Tupperware Party: domestic fans gather to socialize and consume (circa 1950s). |
In The Philosophy of Andy Warhol (1975), Warhol writes: "Being good in business is the most fascinating kind of art. During the hippie era people put down the idea of business-they'd Money is bad," and "working is bad," but making money is art and working is art and good business is the best art." Having started out as a commercial artist designing store windows and ending up operating Andy Warhol Enterprises publishing magazines and cranking out portrait commissions holding this view makes sense. As Warhol wrote, calling an artist a $ELL OUT was the greatest of insults decades ago. Warhol predicted if not forged the way for the current possibility of "artist as entrepreneur" which has captured the mainstream media imagination with a spate of articles. The Economist wrote in its February 17, 2011 issue, "If businesspeople should take art more seriously, artists too should take business more seriously. Commerce is a central part of the human experience. More prosaically, it is what billions of people do all day."
Warhol, Koons, and Hirst demonstrated that both fame and wealth could be achieved while an artist was still alive to benefit. The starving artist became stereotype than lapsed into "boho" lifestyle. Indeed the Internet has created new opportunities for young artists to make and sell artwork.

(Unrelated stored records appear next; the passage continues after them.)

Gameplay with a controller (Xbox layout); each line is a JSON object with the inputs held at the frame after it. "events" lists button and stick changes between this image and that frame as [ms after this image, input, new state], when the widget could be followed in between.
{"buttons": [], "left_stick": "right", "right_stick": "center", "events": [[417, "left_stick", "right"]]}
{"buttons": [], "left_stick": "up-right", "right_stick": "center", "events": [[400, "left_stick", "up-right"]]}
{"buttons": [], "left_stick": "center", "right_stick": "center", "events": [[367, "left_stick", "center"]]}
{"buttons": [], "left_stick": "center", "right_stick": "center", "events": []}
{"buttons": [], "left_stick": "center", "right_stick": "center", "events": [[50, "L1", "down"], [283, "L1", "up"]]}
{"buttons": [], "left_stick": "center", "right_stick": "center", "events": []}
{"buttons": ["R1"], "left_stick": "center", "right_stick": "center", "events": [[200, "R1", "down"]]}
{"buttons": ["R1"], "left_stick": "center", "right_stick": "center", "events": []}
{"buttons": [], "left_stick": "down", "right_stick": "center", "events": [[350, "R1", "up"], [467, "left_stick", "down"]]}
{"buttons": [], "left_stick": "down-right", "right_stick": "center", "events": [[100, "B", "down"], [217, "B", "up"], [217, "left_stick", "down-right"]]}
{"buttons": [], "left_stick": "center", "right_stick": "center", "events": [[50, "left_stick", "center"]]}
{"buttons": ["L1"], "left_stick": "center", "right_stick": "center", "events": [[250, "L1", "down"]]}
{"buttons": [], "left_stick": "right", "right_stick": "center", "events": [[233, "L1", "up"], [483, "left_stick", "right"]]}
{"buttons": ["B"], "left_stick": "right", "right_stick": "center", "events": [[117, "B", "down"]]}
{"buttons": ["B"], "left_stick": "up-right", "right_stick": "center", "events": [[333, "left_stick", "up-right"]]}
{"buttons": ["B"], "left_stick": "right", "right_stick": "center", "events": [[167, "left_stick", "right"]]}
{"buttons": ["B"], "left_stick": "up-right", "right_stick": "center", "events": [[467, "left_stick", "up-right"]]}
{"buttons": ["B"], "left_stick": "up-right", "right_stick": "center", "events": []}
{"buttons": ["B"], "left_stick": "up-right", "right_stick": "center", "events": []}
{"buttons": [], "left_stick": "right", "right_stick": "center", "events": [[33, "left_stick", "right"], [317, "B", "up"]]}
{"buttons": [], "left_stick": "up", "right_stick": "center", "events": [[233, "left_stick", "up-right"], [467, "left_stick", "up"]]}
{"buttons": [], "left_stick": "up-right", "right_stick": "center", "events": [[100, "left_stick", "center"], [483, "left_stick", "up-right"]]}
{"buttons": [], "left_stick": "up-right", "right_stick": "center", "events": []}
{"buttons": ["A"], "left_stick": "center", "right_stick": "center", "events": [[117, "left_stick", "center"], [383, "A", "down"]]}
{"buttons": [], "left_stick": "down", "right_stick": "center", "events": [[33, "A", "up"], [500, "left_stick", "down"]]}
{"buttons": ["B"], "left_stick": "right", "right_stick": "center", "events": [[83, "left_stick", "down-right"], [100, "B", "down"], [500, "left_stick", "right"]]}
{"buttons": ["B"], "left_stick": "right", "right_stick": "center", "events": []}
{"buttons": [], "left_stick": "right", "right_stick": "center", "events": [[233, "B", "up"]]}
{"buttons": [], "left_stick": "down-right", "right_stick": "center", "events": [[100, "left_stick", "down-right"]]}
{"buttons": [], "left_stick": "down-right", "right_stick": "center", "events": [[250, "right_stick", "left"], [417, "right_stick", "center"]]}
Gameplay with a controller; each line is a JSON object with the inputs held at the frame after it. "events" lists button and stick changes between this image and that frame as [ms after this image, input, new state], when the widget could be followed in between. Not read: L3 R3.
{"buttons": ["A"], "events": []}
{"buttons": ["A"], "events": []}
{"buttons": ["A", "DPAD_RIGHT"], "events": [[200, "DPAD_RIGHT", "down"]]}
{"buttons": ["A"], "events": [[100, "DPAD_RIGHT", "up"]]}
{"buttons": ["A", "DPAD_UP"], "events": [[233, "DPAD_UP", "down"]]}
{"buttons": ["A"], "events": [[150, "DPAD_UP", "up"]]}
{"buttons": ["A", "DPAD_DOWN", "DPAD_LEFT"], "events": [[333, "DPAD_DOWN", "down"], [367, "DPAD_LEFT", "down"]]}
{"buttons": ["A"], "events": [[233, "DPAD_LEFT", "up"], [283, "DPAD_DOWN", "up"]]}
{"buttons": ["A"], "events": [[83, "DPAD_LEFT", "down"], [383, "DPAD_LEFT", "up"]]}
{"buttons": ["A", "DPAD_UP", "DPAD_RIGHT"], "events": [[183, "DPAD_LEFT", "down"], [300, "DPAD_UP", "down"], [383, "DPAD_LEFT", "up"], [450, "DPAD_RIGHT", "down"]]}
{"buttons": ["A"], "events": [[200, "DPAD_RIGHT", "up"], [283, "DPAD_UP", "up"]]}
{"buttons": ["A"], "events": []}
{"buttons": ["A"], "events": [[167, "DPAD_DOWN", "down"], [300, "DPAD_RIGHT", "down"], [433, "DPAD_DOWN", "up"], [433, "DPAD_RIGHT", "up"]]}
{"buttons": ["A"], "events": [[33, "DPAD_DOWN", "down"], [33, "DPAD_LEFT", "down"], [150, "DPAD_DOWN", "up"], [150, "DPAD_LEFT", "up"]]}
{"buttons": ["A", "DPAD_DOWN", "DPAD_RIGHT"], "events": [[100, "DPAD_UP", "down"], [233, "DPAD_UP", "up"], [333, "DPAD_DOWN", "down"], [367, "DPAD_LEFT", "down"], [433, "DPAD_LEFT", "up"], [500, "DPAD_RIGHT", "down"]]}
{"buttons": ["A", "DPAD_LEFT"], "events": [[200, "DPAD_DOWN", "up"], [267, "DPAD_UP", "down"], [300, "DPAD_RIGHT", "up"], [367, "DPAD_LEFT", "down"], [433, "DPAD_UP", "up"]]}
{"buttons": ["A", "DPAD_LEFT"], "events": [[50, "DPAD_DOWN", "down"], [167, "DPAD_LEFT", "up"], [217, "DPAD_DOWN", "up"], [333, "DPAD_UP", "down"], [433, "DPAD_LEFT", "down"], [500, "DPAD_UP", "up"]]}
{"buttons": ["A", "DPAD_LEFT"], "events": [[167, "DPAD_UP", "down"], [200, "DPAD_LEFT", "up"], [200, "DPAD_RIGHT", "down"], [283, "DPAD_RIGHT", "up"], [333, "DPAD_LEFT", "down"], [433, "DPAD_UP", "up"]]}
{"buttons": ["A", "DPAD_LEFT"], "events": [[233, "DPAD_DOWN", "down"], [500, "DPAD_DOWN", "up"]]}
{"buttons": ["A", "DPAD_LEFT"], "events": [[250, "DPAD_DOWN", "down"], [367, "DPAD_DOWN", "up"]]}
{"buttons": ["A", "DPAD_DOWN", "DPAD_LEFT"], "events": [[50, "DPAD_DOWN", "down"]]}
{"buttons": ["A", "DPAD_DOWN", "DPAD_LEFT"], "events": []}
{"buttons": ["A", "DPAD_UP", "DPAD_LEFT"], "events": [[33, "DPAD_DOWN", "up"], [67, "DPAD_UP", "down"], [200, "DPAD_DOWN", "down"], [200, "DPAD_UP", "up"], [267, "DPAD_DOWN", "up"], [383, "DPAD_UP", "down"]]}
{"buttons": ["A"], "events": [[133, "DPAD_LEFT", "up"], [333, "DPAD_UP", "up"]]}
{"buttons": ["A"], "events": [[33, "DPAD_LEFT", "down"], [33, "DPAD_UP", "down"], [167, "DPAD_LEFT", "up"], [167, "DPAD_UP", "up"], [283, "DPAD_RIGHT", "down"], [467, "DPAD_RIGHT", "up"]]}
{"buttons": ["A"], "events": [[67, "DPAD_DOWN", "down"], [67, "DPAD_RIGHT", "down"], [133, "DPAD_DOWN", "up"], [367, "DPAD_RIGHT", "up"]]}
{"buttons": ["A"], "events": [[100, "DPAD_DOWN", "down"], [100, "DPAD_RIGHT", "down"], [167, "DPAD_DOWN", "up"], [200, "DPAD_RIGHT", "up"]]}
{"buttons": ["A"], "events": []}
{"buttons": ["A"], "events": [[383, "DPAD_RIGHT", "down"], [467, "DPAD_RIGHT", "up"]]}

Like a Tupperware party, young artists can develop networks of fans and friends, an inner circle of supporters willing to buy their wares. In 2007, Jen Bekman created 20x200 offering a "large selection of high-quality artwork starting at only $20." She welcomes novice consumers with only $20 to spend and hopes to turn them into art fans by offering editions of prints by an array of both the famous and the up and coming. Kate Bingaman-Bert started drawing then selling her drawings of her credit card statements to help get herself out of debt. Then she began drawing everything she bought and posting the drawings online as a project. The ongoing project evolved into her Tumblr blog Obsessive Consumption/The Office of Kate Bingaman Burt and a book. Even Minneapolis photographer Alec Soth, who has been embraced by the chic Chelsea art world has found a creative outlet in the realm of selling cheap items online to "fans." He recently established Little Brown Mushroom Books to publish and sell posters, zines, t-shirts, hats and books ranging in price from $7 to $950. Artists can craft an online artist profile using FaceBook then blog about their artistic process and projects for free on BlogSpot and selling hand made items on Etsy. It is free and easy but it takes a degree of persistence, resilience, adaptability and vision to stand out in the increasingly crowded online world of artists self-promoting and business becomes an art in itself as Andy said.